DATA TO EXAMINE Start Marker

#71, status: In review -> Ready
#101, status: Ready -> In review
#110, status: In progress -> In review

DATA TO EXAMINE End Marker
DATA TO EXAMINE Start Marker

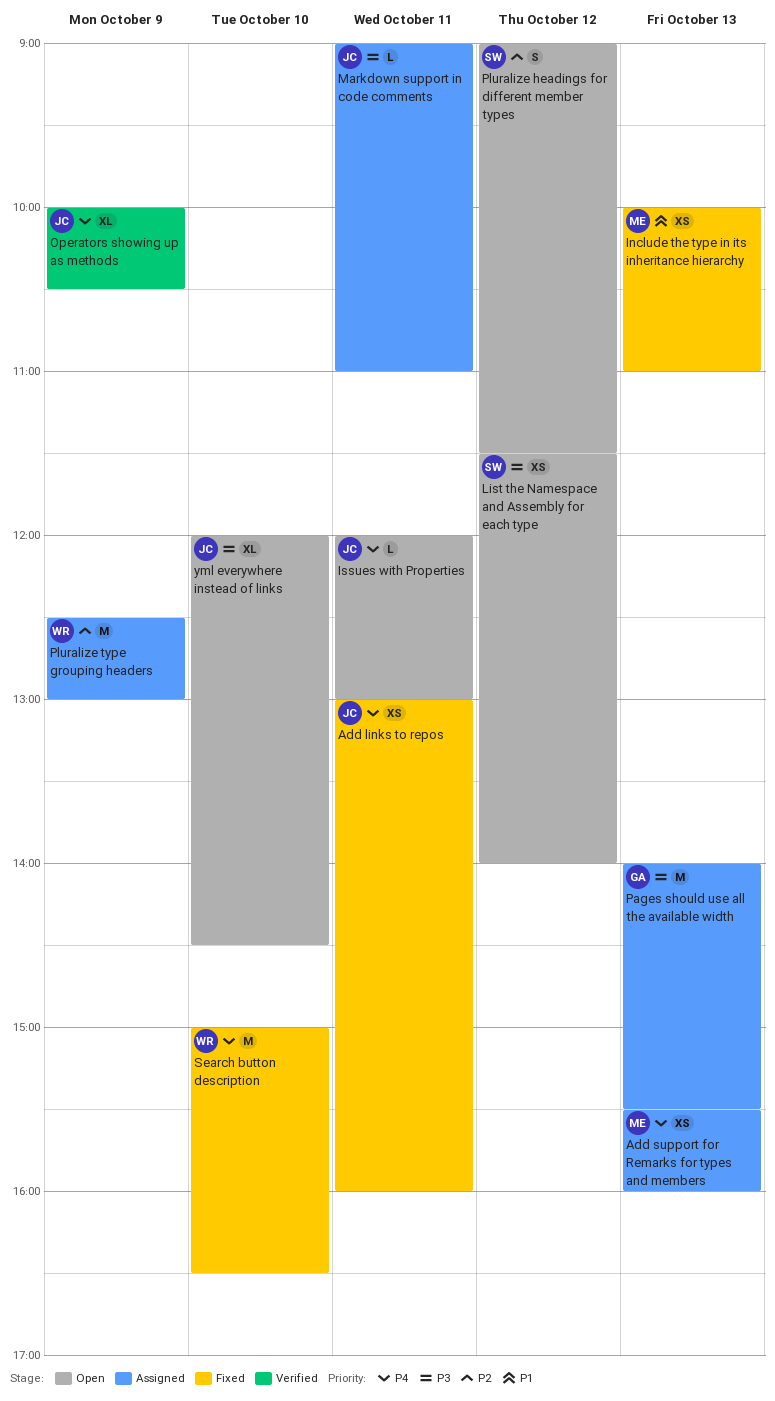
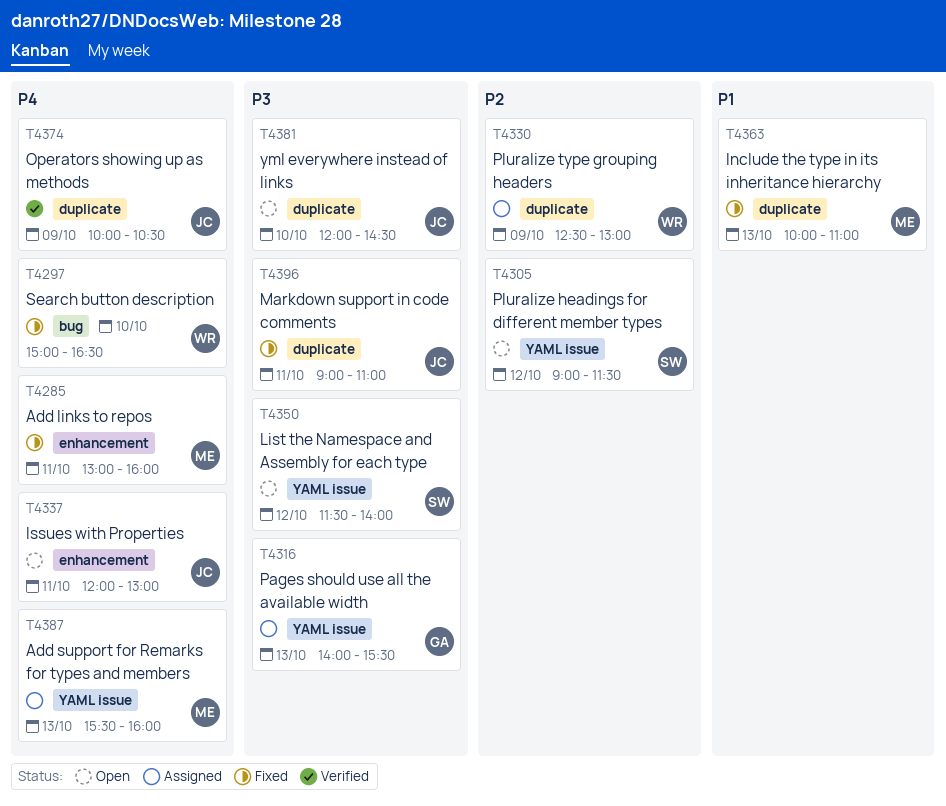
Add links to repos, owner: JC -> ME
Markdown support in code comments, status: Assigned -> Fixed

DATA TO EXAMINE End Marker

YOUR OBJECTIVE:
Retype exactly, and only, the lines above from the one where "#71, status: In review -> Ready" occurs up to and including the one where "#110, status: In progress -> In review" occurs.

WRITTEN REPLY:
#71, status: In review -> Ready
#101, status: Ready -> In review
#110, status: In progress -> In review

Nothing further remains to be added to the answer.